CCC – FAIR Foundation Forum

“The evolving role of DATA in the AI era “

18 September 2023  Leiden

“If we regulate AI and get it wrong, then the future of AI belongs to the Chinese“. When you hear a really challenging statement within five minutes of getting through the door, then you know that, in terms of conferences and seminars, you are in the right place at the right time. The seminar leaders, supported by the remarkable range of expertise displayed by the speakers, provided a small group with wide data experience with exactly the antidote needed to the last nine months of generative AI hype: a cold, clean, refreshing glass of reality. It was time to stop reading press releases and start thinking for ourselves.

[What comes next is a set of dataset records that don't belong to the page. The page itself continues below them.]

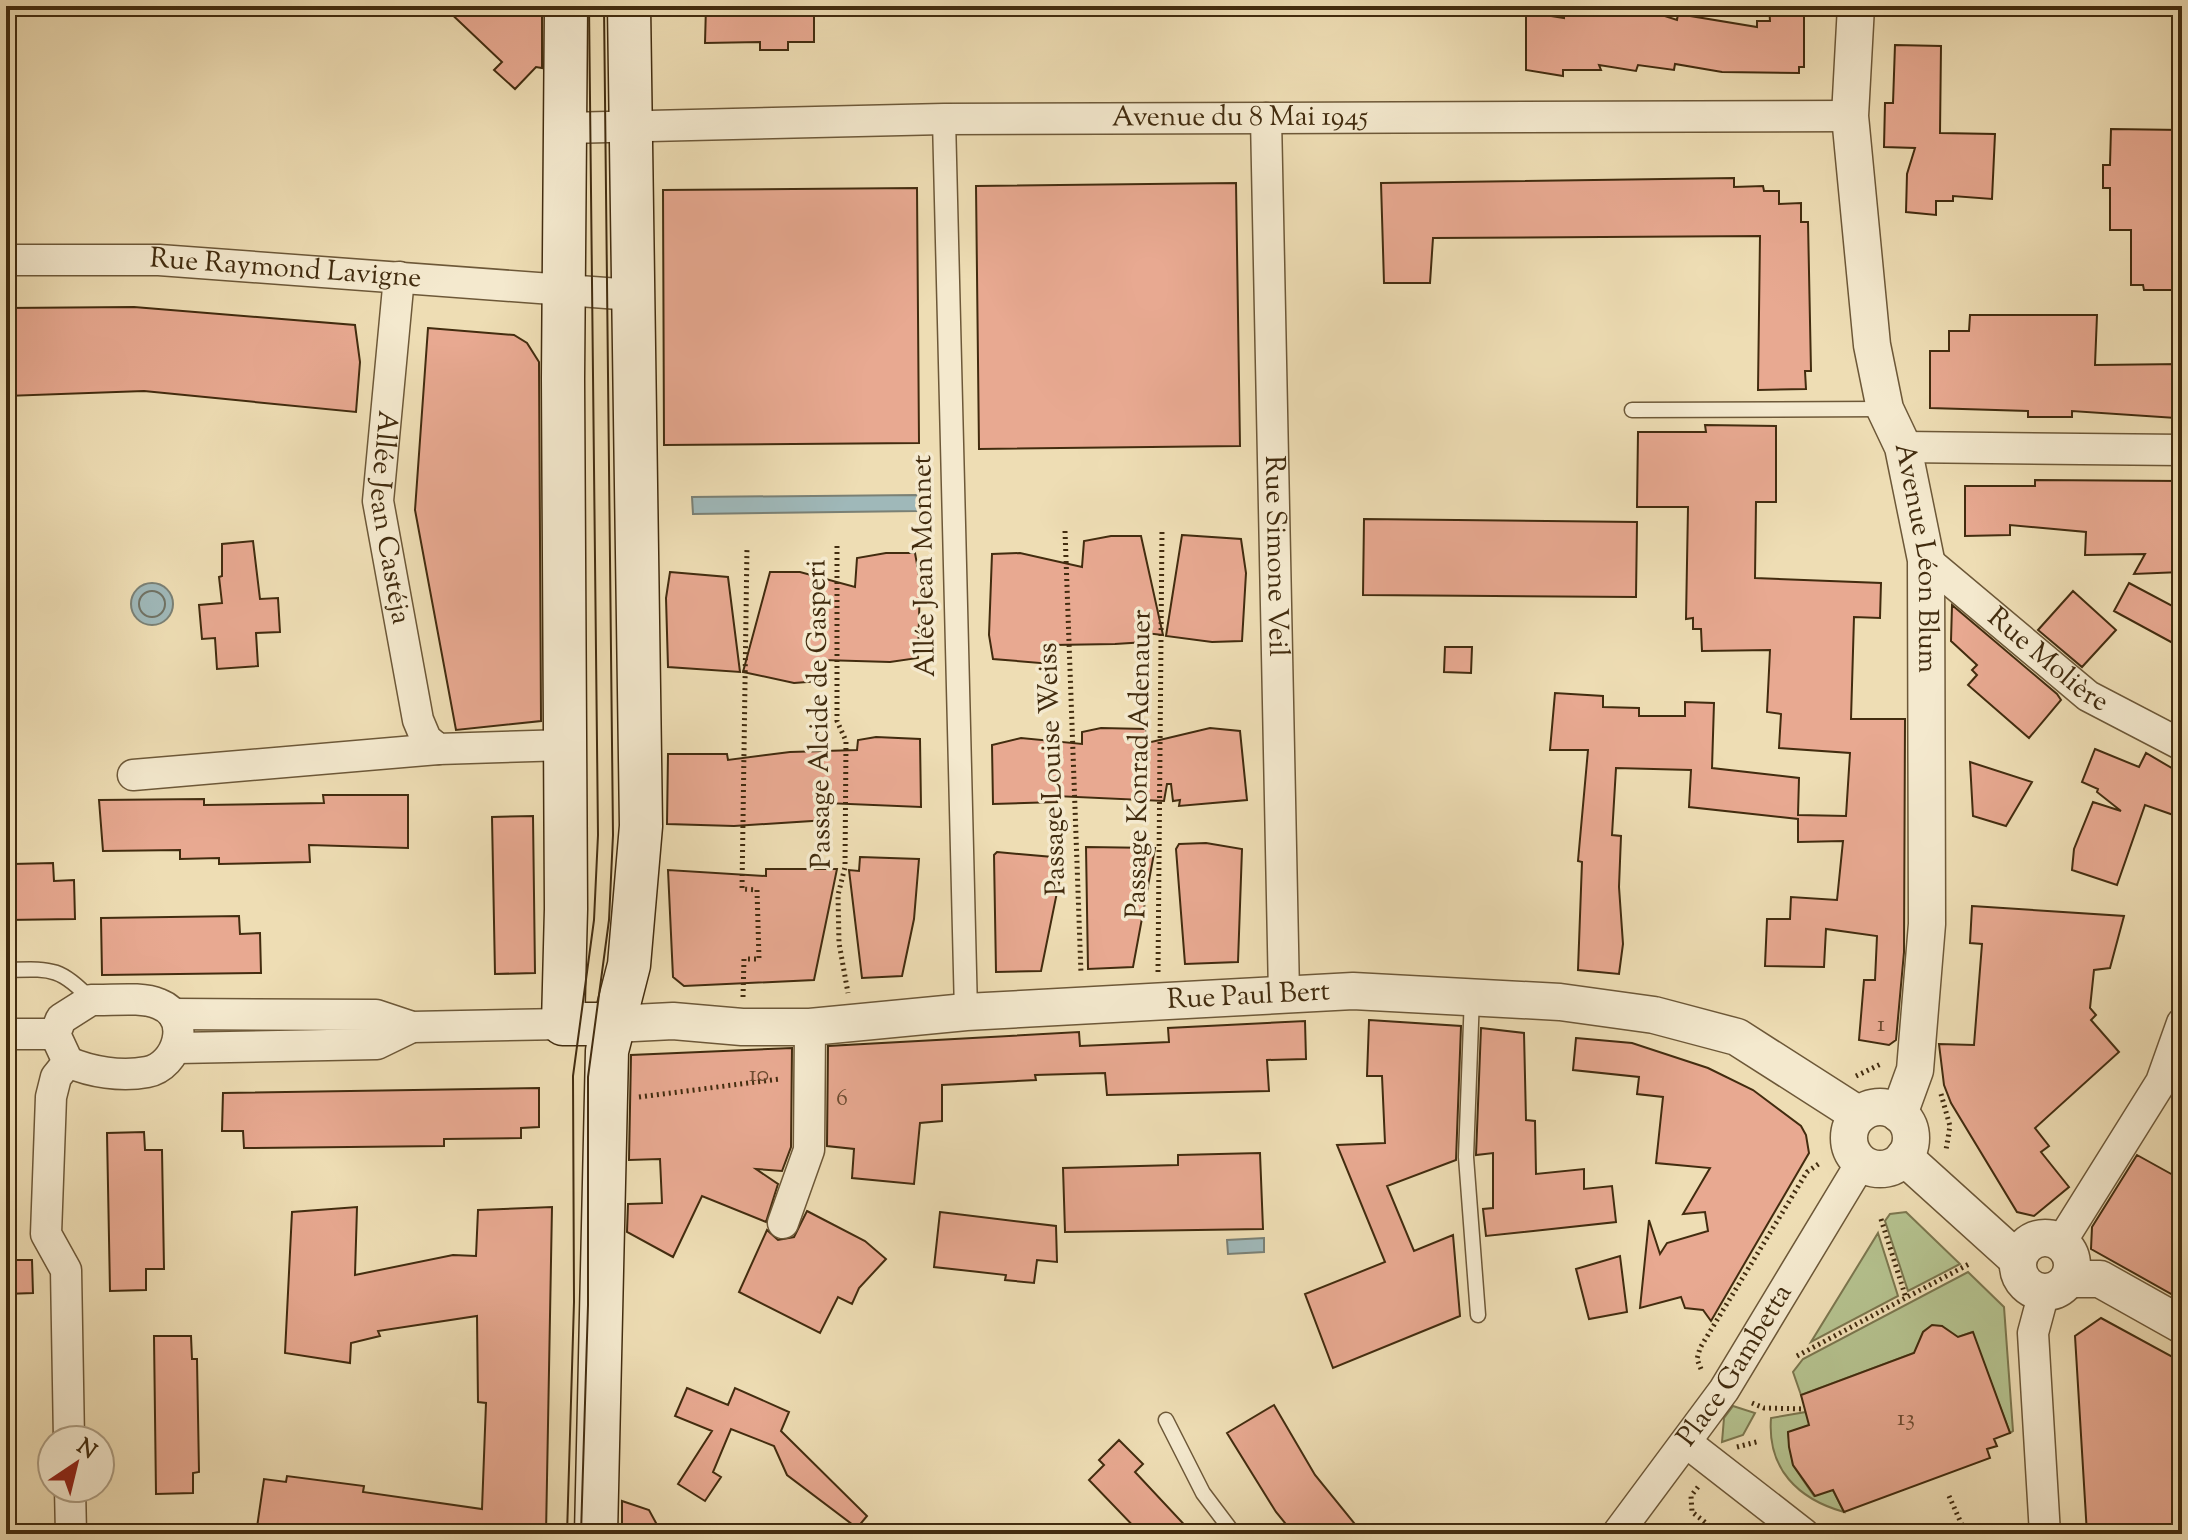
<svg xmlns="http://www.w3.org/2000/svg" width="2188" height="1540" font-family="'Sorts Mill Goudy',serif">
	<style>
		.green { fill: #b5c28f; stroke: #7c774f; stroke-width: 2 }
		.water { fill: #9fb8b9; stroke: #7a8075; stroke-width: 2 }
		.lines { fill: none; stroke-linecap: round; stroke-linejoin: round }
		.shore { stroke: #707264; stroke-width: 2 }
		.building { fill: #e8a991; stroke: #422c0f; stroke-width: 2 }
		.service-casing { stroke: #6d5838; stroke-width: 17 }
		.pedestrian-casing { stroke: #6d5838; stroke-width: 25 }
		.minor-casing { stroke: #6d5838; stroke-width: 33 }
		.tertiary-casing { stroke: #6d5838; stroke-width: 39 }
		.secondary-casing { stroke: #422c0f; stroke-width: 45 }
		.path { stroke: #422c0f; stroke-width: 5; stroke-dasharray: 2 4; stroke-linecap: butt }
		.service { stroke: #f4e9ce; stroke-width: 14 }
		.pedestrian { stroke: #f4e9ce; stroke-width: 22 }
		.minor { stroke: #f4e9ce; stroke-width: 30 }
		.tertiary { stroke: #f4e9ce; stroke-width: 36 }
		.secondary { stroke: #f4e9ce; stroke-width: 42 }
		.tram { stroke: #422c0f; stroke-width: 2 }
		.labels { text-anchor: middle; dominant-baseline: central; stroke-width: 7; stroke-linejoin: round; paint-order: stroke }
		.number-label { font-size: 24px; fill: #6c4b30 }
		.street-label { font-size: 28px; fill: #422c0f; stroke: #f4e9ce }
	</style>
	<rect width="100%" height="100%" fill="#eeddb4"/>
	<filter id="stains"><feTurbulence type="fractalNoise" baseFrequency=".0025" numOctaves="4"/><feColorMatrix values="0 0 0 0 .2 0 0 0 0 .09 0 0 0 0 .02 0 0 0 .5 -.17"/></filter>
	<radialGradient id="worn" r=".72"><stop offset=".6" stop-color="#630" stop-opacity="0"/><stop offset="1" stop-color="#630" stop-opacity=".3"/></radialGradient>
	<path class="green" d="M1906 1212 1960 1264 1908 1291 1885 1221 1890 1214Z
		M1878 1233 1898 1296 1811 1342Z
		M1968 1272 2004 1307 2013 1431 2010 1433 1972 1332 1953 1339 1942 1326C1925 1325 1918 1334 1922 1350L1801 1395 1793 1372 1803 1359Z
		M1733 1406 1755 1413 1743 1435 1722 1442 1724 1418Z
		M1806 1412 1810 1425 1788 1433 1793 1465 1814 1496 1832 1488 1844 1512C1798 1499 1767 1469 1771 1418Z"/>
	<path class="water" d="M917 495 918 511 693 514 692 497Z
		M131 604a21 21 0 1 1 42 0a21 21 0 1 1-42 0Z
		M1264 1238V1252L1228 1254 1227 1240Z"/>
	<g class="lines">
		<path class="shore" d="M139 604a13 13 0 1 1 26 0a13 13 0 1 1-26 0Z"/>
	</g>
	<path class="building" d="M443 6H542V68L536 67 515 89 494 70 502 62Z
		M706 6H814V42H788V50H760V42L705 43Z
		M1769 6H1804V67H1799V73L1722 72 1675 64 1674 70 1638 65 1636 71 1599 65 1601 70H1563V76L1526 70V12L1564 18V9L1602 15V13L1640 16V8L1677 20 1678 14 1757 27V21H1770Z
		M1895 45 1941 46 1940 133 1995 134 1992 199 1953 196V201H1936V215L1906 212 1907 174 1915 148 1884 147 1885 103H1893Z
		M2111 129 2182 130V290H2144L2143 285H2131V230H2110V188H2103V165H2110Z
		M1734 178V187L1763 186 1764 191H1779V204L1801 203V222H1808L1811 371H1805L1806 389 1758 390 1760 236 1433 238 1430 283H1384L1381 183Z
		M1236 183 1240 446 979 449 976 186Z
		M917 188 919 443 664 445 663 190Z
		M134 307 355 325 360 362 356 412 144 391 6 396V308Z
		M1970 315H2097L2095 365 2182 364V415L2176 418 2072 411V417H2028V411L1930 408V351H1949V331H1969Z
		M428 328 514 335 527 343 539 362 541 721 456 730 415 510Z
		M1705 425 1776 426V502H1756L1755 578 1881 583 1880 618 1854 617 1851 719H1905L1904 952 1896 1040 1889 1045 1859 1040 1864 980H1875L1877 936 1826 929 1824 967 1765 966 1767 919H1790L1791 897 1837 900 1843 841 1798 842V819L1689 807 1691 770 1616 768 1612 835 1621 836 1619 887 1623 944 1619 974 1578 970 1582 862 1578 861 1588 750H1550L1555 693 1603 696V707L1639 708V716H1685V702L1714 703 1712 768 1799 778 1798 815 1846 816 1850 753 1779 748 1781 714 1767 712 1770 650 1702 651 1701 629H1693V618L1686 619 1688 507H1637L1638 432H1706Z
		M2035 480 2182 481 2181 572 2134 574 2145 554 2085 555 2086 532 2010 525V535L1965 536V486H2035Z
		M1364 519 1637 522 1636 597 1363 595Z
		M1182 535 1241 539 1246 573 1242 641 1212 642 1166 636Z
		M1111 536H1141L1163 635 1146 633V642L1115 644 1054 645 1052 664 993 659 989 635 992 554 1020 553 1082 567 1084 541Z
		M253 541 260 599 278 598 280 632 256 633 258 666 217 669 215 638 202 639 199 605 222 603 219 577 222 576V544Z
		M886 553H915L920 581 918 658 890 662 823 660 820 681 794 683 743 672 770 572H800L855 587 857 558Z
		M670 572 728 577 740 672 668 667 666 598Z
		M2129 583 2182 611V648L2114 611Z
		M2073 591 2116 630 2082 667 2038 630Z
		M1952 605 2057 694 2061 700 2029 738 1968 685 1977 675 1972 670 1977 665 1951 641Z
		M1445 647H1472L1471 673 1444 672Z
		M1101 728 1146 729 1147 743 1210 728 1240 731 1247 800 1179 806 1180 800 1173 801 1171 784H1167L1164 801 1056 796 1057 802 993 804 992 745 1021 738 1082 744V732Z
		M876 737 920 739 921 807 826 803 827 820 734 826 667 824 668 754H727L728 760 790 752 857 750 858 740Z
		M2095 749 2139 767 2146 753 2182 774V818L2145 805 2117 885 2072 870 2074 849 2093 802 2121 811 2097 792 2098 789 2082 782Z
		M1970 762 2032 782 2006 826 1973 816Z
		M323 795H408V848L309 845 310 862 219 864V858L180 859V850L103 851 99 800 204 799V805L324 803Z
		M533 816 535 973 495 974 492 817Z
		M1206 843 1242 849 1238 962 1185 964 1176 849 1179 844Z
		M1086 847 1155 848 1133 967 1088 969Z
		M997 852 1064 858 1041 971 996 972 994 855Z
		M860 857 919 859 914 919 902 976 862 978 849 870 859 871Z
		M53 863 54 881 74 880 75 919 6 920V881H13V864Z
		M766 869H837L814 980 684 986 673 977 668 870 766 876Z
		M1972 906 2124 916 2110 968 2094 970 2090 1008 2096 1015 2091 1020 2119 1052 2035 1128 2049 1146 2041 1152 2069 1187 2034 1216 2017 1212 1951 1103 1944 1085 1939 1044 1974 1045 1982 944 1970 943Z
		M239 916 240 934 260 933 261 973 102 975 101 918Z
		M1369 1020 1461 1026 1456 1160 1387 1186 1414 1251 1453 1235 1460 1316 1333 1368 1305 1294 1385 1262 1337 1145 1385 1143 1382 1076H1367Z
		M1305 1021 1306 1059 1267 1060 1269 1091 1107 1095 1105 1073 1035 1075 1036 1080 942 1085V1121L920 1123 914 1184 852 1178 854 1149 827 1146 828 1046 1079 1032 1080 1046 1169 1042 1168 1028Z
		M1481 1028 1524 1033 1526 1120 1535 1121 1536 1174 1584 1169V1189L1612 1186 1616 1222 1486 1236 1483 1209 1493 1208V1153L1476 1155Z
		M1576 1038 1632 1043 1708 1068 1753 1090 1801 1126 1806 1135 1809 1153 1711 1321 1703 1310 1685 1308 1681 1297 1640 1308 1649 1220 1660 1254 1667 1243 1708 1231 1705 1212 1683 1214 1710 1168 1656 1163 1663 1097 1637 1094 1639 1077 1573 1070Z
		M792 1048 791 1147 782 1171 756 1169 778 1184 766 1222 702 1196 673 1257 627 1232 628 1204 662 1203 660 1159 629 1160 631 1055Z
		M539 1088V1127L521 1128V1138L444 1139V1146L244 1148 243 1131H222L223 1093Z
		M144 1132 145 1150H162L164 1269H146V1290L110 1291 107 1133Z
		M1260 1153 1263 1229 1065 1232 1063 1168 1178 1165V1155Z
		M2137 1155 2182 1180V1300L2091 1249 2092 1227Z
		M357 1207 355 1275 453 1255 476 1256 478 1210 552 1207 546 1534H256L264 1479 286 1482 287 1476 364 1486 363 1492 482 1509 486 1403 478 1402 477 1316 378 1331 380 1336 351 1343 350 1363 285 1353 292 1212Z
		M807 1211 865 1241 886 1259 859 1288 852 1304 838 1297 820 1333 739 1292 767 1230 778 1240 794 1237Z
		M940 1212 1056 1226 1057 1262 1037 1260 1034 1283 1005 1280 1006 1275 934 1267Z
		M1620 1256 1627 1312 1589 1319 1576 1269Z
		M6 1260H32L33 1293 6 1294Z
		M2101 1318 2182 1362V1534H2087L2075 1336Z
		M1932 1325 1942 1326 1958 1337 1973 1332 2010 1433 1994 1439 1997 1446 1987 1449 1990 1458 1844 1512 1833 1490 1815 1496 1793 1465 1789 1447 1788 1432 1809 1425 1801 1395 1914 1353 1923 1332Z
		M154 1336H191L192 1359H197L199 1472 193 1473V1493L156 1494Z
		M687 1388 728 1405 735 1388 789 1412 781 1431 867 1516 857 1528 787 1475 774 1446 731 1429 713 1472 721 1477 705 1501 678 1484 712 1431 675 1416Z
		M1274 1405 1315 1475 1363 1534H1294L1276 1512 1227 1433Z
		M1119 1440 1143 1464 1135 1472 1193 1534H1141L1089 1480 1104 1465 1099 1460Z
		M622 1501 649 1510 662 1534H622Z"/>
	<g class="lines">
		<defs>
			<path id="service" d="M1632 410 1884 409
				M6 970C49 969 60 966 91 1000
				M1472 996 1466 1157 1478 1315
				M1166 1420 1203 1493 1234 1534"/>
			<path id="pedestrian" d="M944 119 966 1012"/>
			<g id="minor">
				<path id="s1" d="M1266 118 1284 994"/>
				<path id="s2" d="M566 128 944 119 1850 116"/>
				<path id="s3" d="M6 260H159L633 295"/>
				<path id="s4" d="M399 277 378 501 418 720 426 739 438 749 567 745"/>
				<path d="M1903 447 2182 450"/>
				<path id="s5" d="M1926 560 2088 696 2182 745"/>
				<path d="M133 775 438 749"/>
				<path d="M91 1000C111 1001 140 996 159 1004 193 1017 178 1066 147 1072 121 1077 91 1072 68 1062L55 1034 61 1019Z"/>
				<path d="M173 1014 376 1015 412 1027 563 1024"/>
				<path d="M6 1034H55"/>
				<path d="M177 1048 377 1044 412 1027"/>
				<path d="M68 1062 56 1077 51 1097 46 1234 66 1270 69 1440"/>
				<path d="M783 1223 809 1150 810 1027"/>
				<path d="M2061 1242 2161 1082 2182 1023"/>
				<path d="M2044 1292 2033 1333 2045 1534"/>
				<path d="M1687 1443 1804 1534"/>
				<path d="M70 1488 71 1534"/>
				<path id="s6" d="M1617 1534 1724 1390 1861 1163"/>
			</g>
			<g id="tertiary">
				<path id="s7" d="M1856 6 1850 116 1872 345 1885 409 1903 447 1926 560 1927 924 1915 1070 1899 1114"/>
				<path id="s8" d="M614 1024 673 1021 742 1027H810L966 1012 1353 991 1560 1002 1654 1015 1737 1037 1859 1115"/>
				<circle cx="1880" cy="1138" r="31"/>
				<path d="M1904 1157 2018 1260"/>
				<circle cx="2045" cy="1265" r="27"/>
				<path d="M2069 1279H2100L2182 1325"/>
			</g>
			<path id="secondary" d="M566 6 563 379 566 909 563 1024H614
				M596 1534 607 1051 629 965 641 826 629 6"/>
		</defs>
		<use href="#service" class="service-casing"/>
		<use href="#pedestrian" class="pedestrian-casing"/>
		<use href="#minor" class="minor-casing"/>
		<use href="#tertiary" class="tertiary-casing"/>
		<use href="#secondary" class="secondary-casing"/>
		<path class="path" d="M1065 531 1081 974
			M837 546V721L846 741 845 867 838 895 839 943 848 993
			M1158 972 1162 529
			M743 997 744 959H759L757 890 742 889 747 547
			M1856 1076 1883 1063
			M1941 1094 1950 1126 1946 1150
			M639 1097 780 1079
			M1881 1219 1906 1298
			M1797 1356 1969 1264
			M1701 1369 1697 1359 1700 1348 1807 1172 1820 1163
			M1752 1403 1764 1408 1805 1409
			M1737 1447 1760 1441
			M1698 1487 1691 1496 1692 1512 1720 1534
			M1949 1496 1966 1534"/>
		<use href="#service" class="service"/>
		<use href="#pedestrian" class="pedestrian"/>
		<use href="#minor" class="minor"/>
		<use href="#tertiary" class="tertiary"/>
		<use href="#secondary" class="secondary"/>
		<path class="tram" d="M567 1534 574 1302 573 1076 594 920 598 835 589 6
			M581 1534 588 1305V1077L609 920 613 835 604 6"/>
	</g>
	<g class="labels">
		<g class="number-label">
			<text x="1881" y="1025">1</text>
			<text x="759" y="1075">10</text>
			<text x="842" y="1099">6</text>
			<text x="1906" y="1419">13</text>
		</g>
		<g class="street-label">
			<text stroke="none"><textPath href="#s2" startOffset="674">Avenue du 8 Mai 1945</textPath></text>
			<text stroke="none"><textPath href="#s3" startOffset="280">Rue Raymond Lavigne</textPath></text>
			<text stroke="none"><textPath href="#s4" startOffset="242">Allée Jean Castéja</textPath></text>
			<text stroke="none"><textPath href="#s1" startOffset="438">Rue Simone Veil</textPath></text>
			<text stroke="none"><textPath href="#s7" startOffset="560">Avenue Léon Blum</textPath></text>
			<text transform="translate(925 566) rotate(-91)">Allée Jean Monnet</text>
			<text stroke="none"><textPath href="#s5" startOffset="158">Rue Molière</textPath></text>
			<text transform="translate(820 714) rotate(-91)">Passage Alcide de Gasperi</text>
			<text transform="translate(1140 764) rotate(-89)">Passage Konrad Adenauer</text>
			<text transform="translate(1053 769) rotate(-92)">Passage Louise Weiss</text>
			<text stroke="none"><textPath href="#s8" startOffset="636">Rue Paul Bert</textPath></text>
			<text stroke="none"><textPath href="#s6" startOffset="206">Place Gambetta</textPath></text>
		</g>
	</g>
	<rect width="2188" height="1540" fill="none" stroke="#eeddb4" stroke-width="32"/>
	<rect x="8" y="8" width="2172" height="1524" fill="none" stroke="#422c0f" stroke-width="4"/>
	<rect x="16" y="16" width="2156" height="1508" fill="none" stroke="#422c0f" stroke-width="2"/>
	<g transform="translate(76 1464) rotate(35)"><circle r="38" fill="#f4e9ce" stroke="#ad9d82" stroke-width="2"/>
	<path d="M0-6L14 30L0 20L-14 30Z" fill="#8f2418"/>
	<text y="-12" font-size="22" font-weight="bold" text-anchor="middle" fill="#422c0f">N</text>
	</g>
	<rect width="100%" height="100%" filter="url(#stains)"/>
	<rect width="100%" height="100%" fill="url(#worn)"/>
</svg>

FAIR’s leadership, committed to a world where DATA is findable, accessible, interoperable, and reusable, began the debate at the requisite point. While it is satisfying that 40% of scientists know about FAIR and what it stands for, why is it that when we communicate the findings of science and the claims and assertions which result from experimentation, we produce old style narratives for human consumption rather than, as a priority, creating data in formats and structures which machines can use, communicate and with which they can interact. After all, we are long past the point where human beings could master the daily flows of new information in most research domains: only in a machine intelligence world can we hope to deploy what we know is known in order to create new levels of insight and value.

So do we need to reinvent publishing? The mood in the room was much more in favourof enabling publishers and researchers to live and work in a world where the vital elements of the data that they handled was machine actionable. Discussion of the FAIR enabling resources and of FAIR Digital Objects gave substance to this. The emphasis was on accountability and consistency in a world where the data stays where it is, and we use it by visiting it. Consistency and standardisation therefore become important if we are not to find a silo with the door locked when we arrive. It was important then to think about DATA being FAIR “by design“ and think of FAIRificationas a normal workflow process.

If we imagine that by enabling better machine to machine communication with more consistency then we will improve AI accuracy and derive benefits in cost and time terms then we are probably right. If we think that we are going to reduce mistakes and errors, or eliminate “hallucinations“when we need to be careful. Some hallucinations at least might well be machine to machine communications that we, as humans, do not understand very well! By this time, we were in the midst of discussion on augmenting our knowledge transfer communication processes, not by a new style of publishing, but by what the FAIR team termed “nano publishing“. Isolating claims and assertions, and enabling them to be uniquely identified and coded as triples offered huge advantages. These did not end with the ability of knowledge graphs to collate and compare claims. This form of communication had built in indicators of provenance which could be readily machine assessed. And there was the potential to add indicators which could be used by researchers to demonstrate their confidence in individual findings. The room was plainly fascinated by the way in which the early work of Tobias Kuhn and his colleagues was developed by Erik Shultes, who effectively outlined it here, and the GO FAIR team. Some of us even speculated that we were looking at the future of peer review! 

Despite the speculative temptations, the thinking in the room remained very practical. How did you ensure that machine interoperability was built in from the beginning of communication processing? FAIR were experimenting with Editorial Manager, seeking to implant nanopublishingwithin existing manuscript processing workflows. Others believed we needed to go down another layer. Persuade SAP to incorporate it (not huge optimism there)?Incorporate it into the electronic lab notebook? FAIR should not be an overt process, but a protocol as embedded and unconsidered and invisible as TCP-IP. The debate in the room about how best to embed change was intense, although agreement on the necessity of doing so was unanimous.

The last section of the day looked closely at the value, and the ROI, of FAIR. Martin Romacker (Roche) and Jane Lomax (SciBite) clearly had little difficulty, pointing to benefits in cost and time, as well as in a wide range of other factors. in a world where the meaning as well as the acceptance of scientific findings can change over time, certainty in terms of identity, provenance, versioning and relationships became foundation requirements for everyone working with DATA in science. Calling machines intelligent and then not talking to them intelligently in a language that they could understand was not acceptable, and the resolve in the room at the end of the day was palpable. If the AI era is to deliver its benefits, then improving the human to machine interface in order to enable the machine to machine interface was the vital priority. And did we resolve the AI regulatory issues as well? Perhaps not: maybe we need another form to do that!

The forum benefited hugely from the quality of its leadership, provided by Tracey Armstrong (CCC) and Barend Mons (GO FAIR). Apart from speakers mentioned above, valuable contributions were made by Babis Marmanis (CCC), Lars Jensen (NFF centre for protein research) and Lauren Tulloch (CCC).